[SRILM User List] ngram-count's ARPA N-gram LM extensions beyond "\end\" marker

Tue Jun 18 15:39:15 PDT 2013

On 16-06-13 21:13, Andreas Stolcke wrote:
> On 6/15/2013 12:39 PM, Sander Maijers wrote:
>> In the case of an LM created with '-skip', what is the meaning of the
>> values past "\end\"?
>>
>> They are of the form:
>>
>> a-team 0.5
>> a-teens 0.5
>> a-test 0.5
>
> These are the skip probabilities estimated by the model.    0.5 is the
> default initial value, but after doing the EM estimation each word would
> have its individual probability of being skipped in the computation of
> condition probabilities.   With the above values you would get
>
> P(w | a b "a-team" ) =  0.5 P'(w | a b)  + 0.5 P'(w | a b "a-team" )
>
> and so on for all words.  Here P' is the probability as determined by a
> standard n-gram LM.
> Note:  "a-team" is the word right before the word being predicted (w).
>
>>
>>
>> I do not understand their relation to these 'ngram-count' parameters:
>>
>> -init-lm lmfile
>>     Load an LM to initialize the parameters of the skip-N-gram.
> As it says, you can start the estimation process with a preexisting set
> of parameters, read from a model file "lmfile".
>
>> -skip-init value
>>     The initial skip probability for all words.
> Alternatively, you can initialize all skip probabilities to the same
> fixed value.
>> -em-iters n
>>     The maximum number of EM iterations.
>> -em-delta d
>>     The convergence criterion for EM: if the relative change in log
>> likelihood falls below the given value, iteration stops.
> These are just standard parameters for an EM-type algorithm.
>
> Andreas
>

1. Can only the first preceding word ("a-team") be skipped in this kind 
of skip LM? I first believed all history words could be skipped, except 
for the very last (most distant from w_n), but now I am not sure anymore.

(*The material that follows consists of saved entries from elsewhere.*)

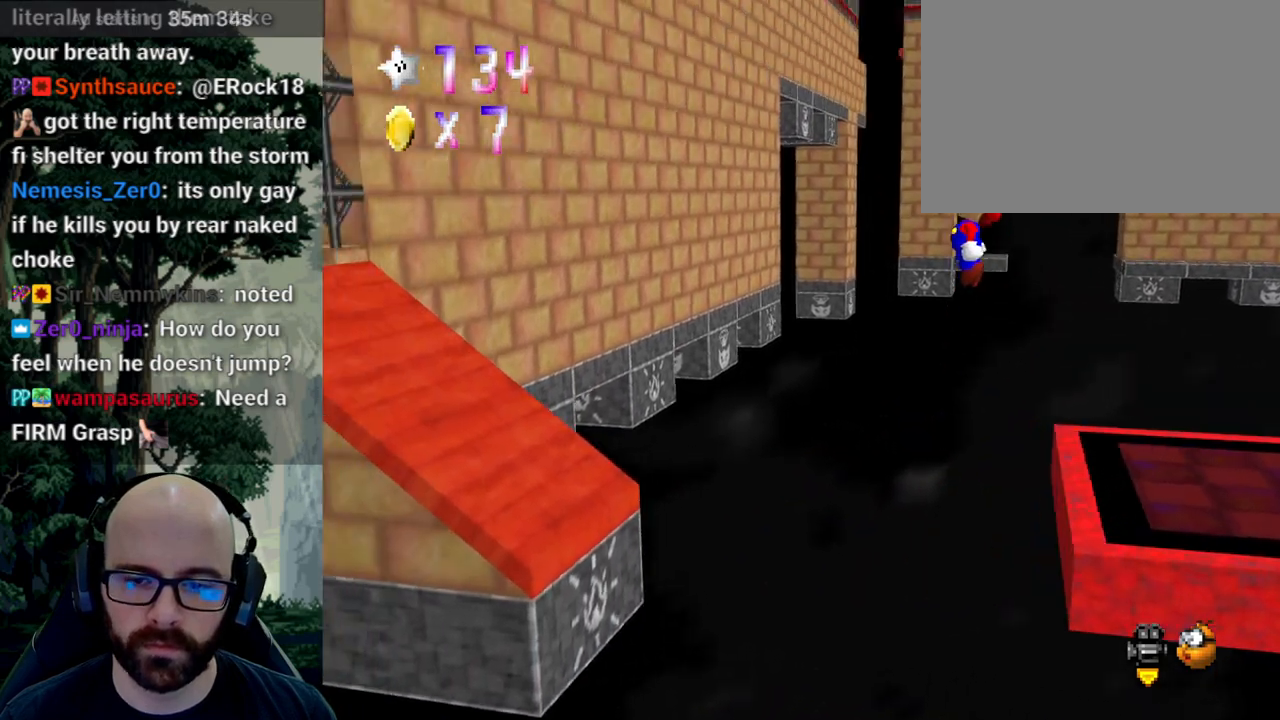
{"buttons": ["A"], "left_stick": "left", "right_stick": "center", "events": []}
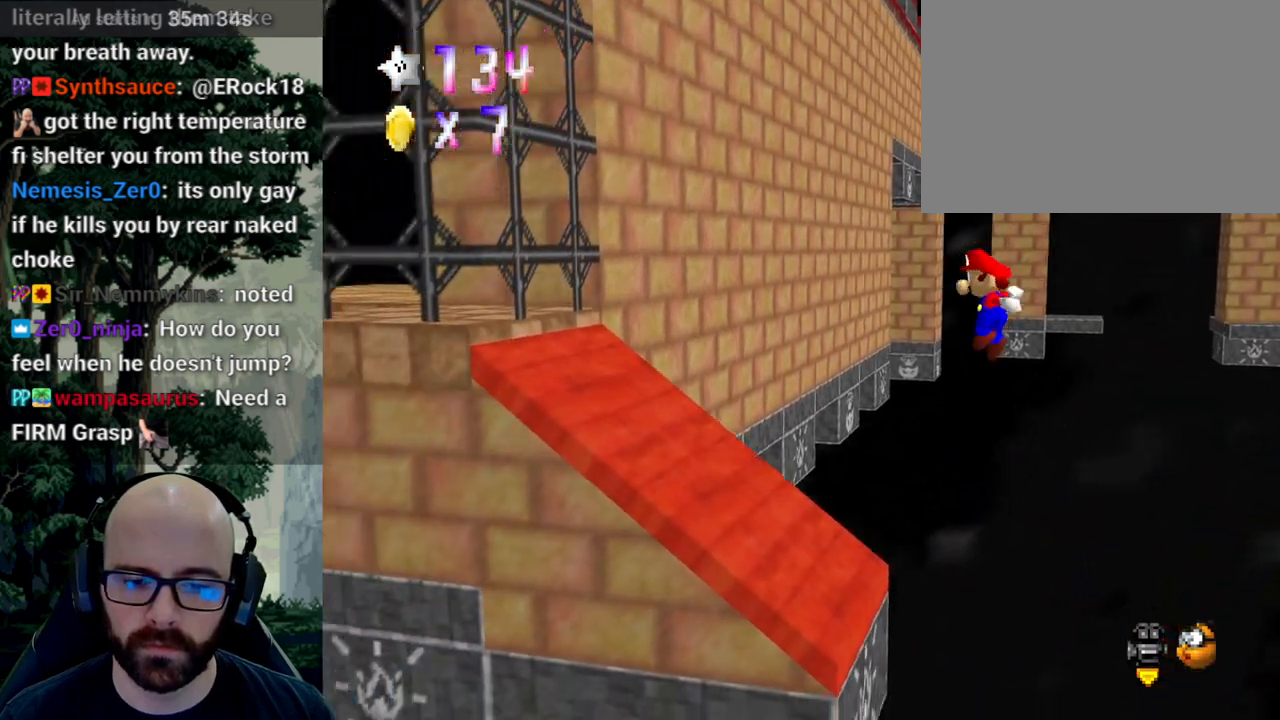
{"buttons": ["A", "X"], "left_stick": "down-left", "right_stick": "left", "events": [[50, "right_stick", "down"], [183, "A", "up"], [183, "right_stick", "center"], [317, "left_stick", "down-left"], [383, "A", "down"], [383, "X", "down"], [383, "right_stick", "left"]]}
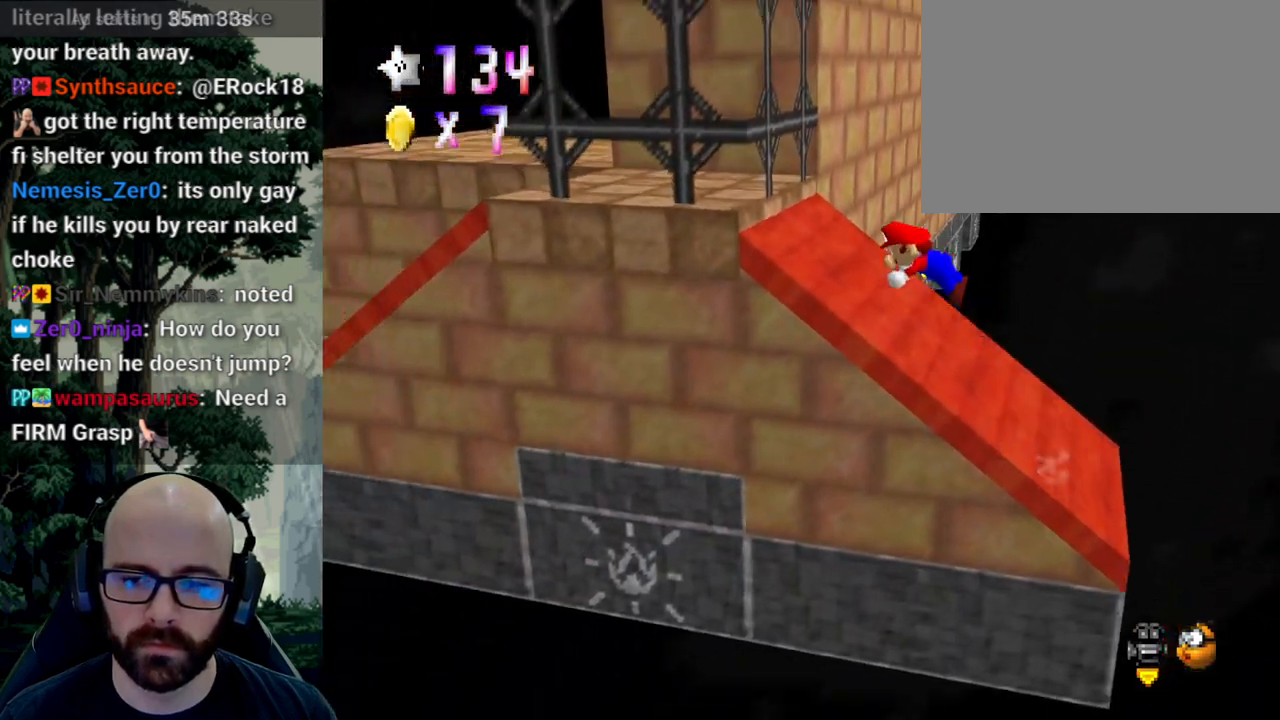
{"buttons": ["A", "X"], "left_stick": "up-left", "right_stick": "center"}
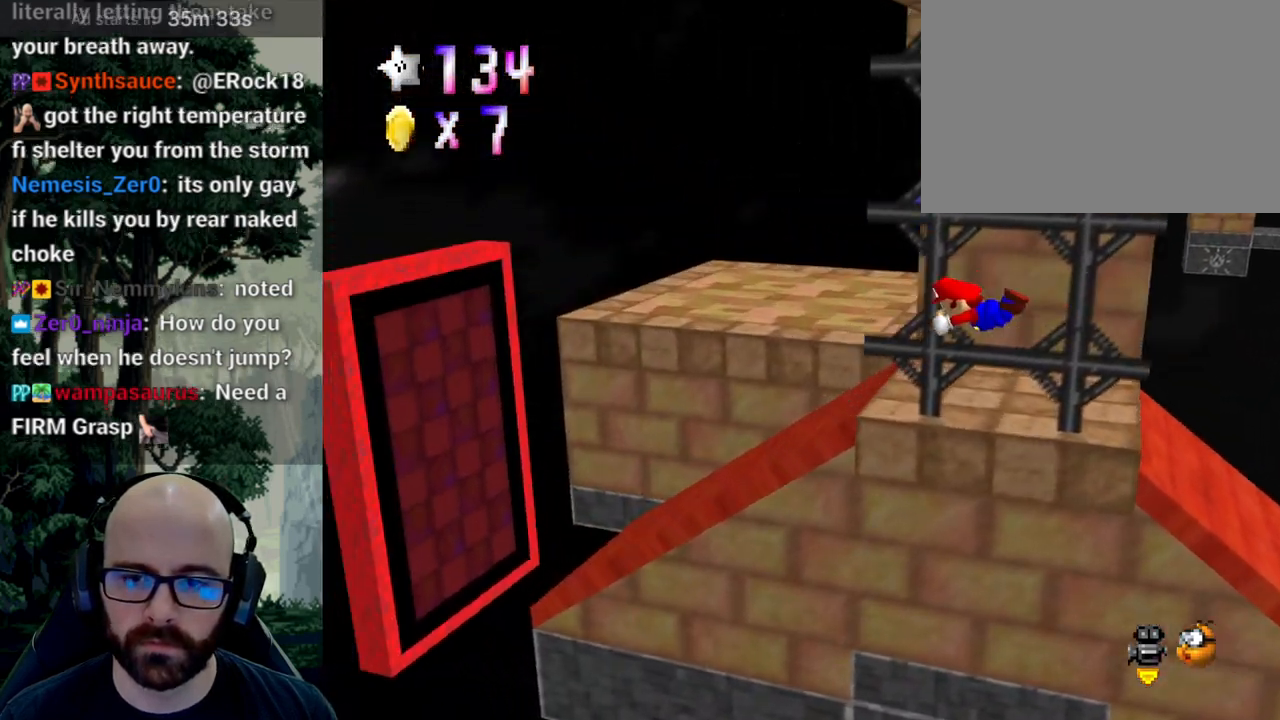
{"buttons": ["X"], "left_stick": "up-left", "right_stick": "center", "events": [[400, "A", "up"], [400, "X", "up"], [467, "X", "down"]]}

2. In this case, what kind of smoothing goes on under the hood of P'? I 
have created my skip LM with the following parameters to 'ngram-count':
-vocab %s -prune %s -skip -debug 1 -order 3 -text %s -sort -lm %s 
-limit-vocab -tolower
does that also incorporate backoff and Good-Turing discounting like it 
would without '-skip'?